** Opening Data for processing block **

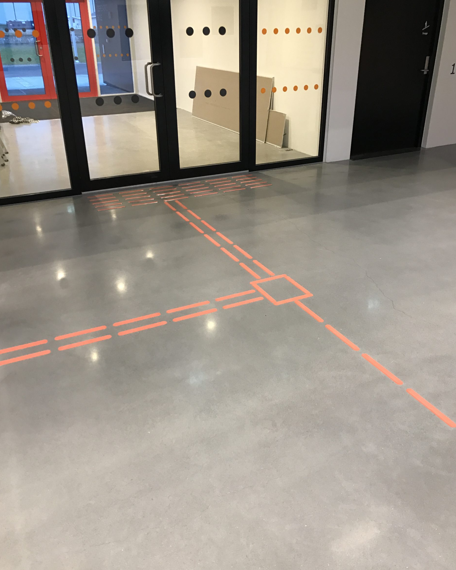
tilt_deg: -26.3
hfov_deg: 48.5
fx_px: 506
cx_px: 229
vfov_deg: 58.8
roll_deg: +0.8
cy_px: 285
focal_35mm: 30
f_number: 1.8
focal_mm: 3.99
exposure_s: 1/20
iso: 40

** Closing Data for processing block **

- _Task_:
You are asked to output the records precisely as they appear, minus any pictures.

- _Result_:
tilt_deg: -26.3
hfov_deg: 48.5
fx_px: 506
cx_px: 229
vfov_deg: 58.8
roll_deg: +0.8
cy_px: 285
focal_35mm: 30
f_number: 1.8
focal_mm: 3.99
exposure_s: 1/20
iso: 40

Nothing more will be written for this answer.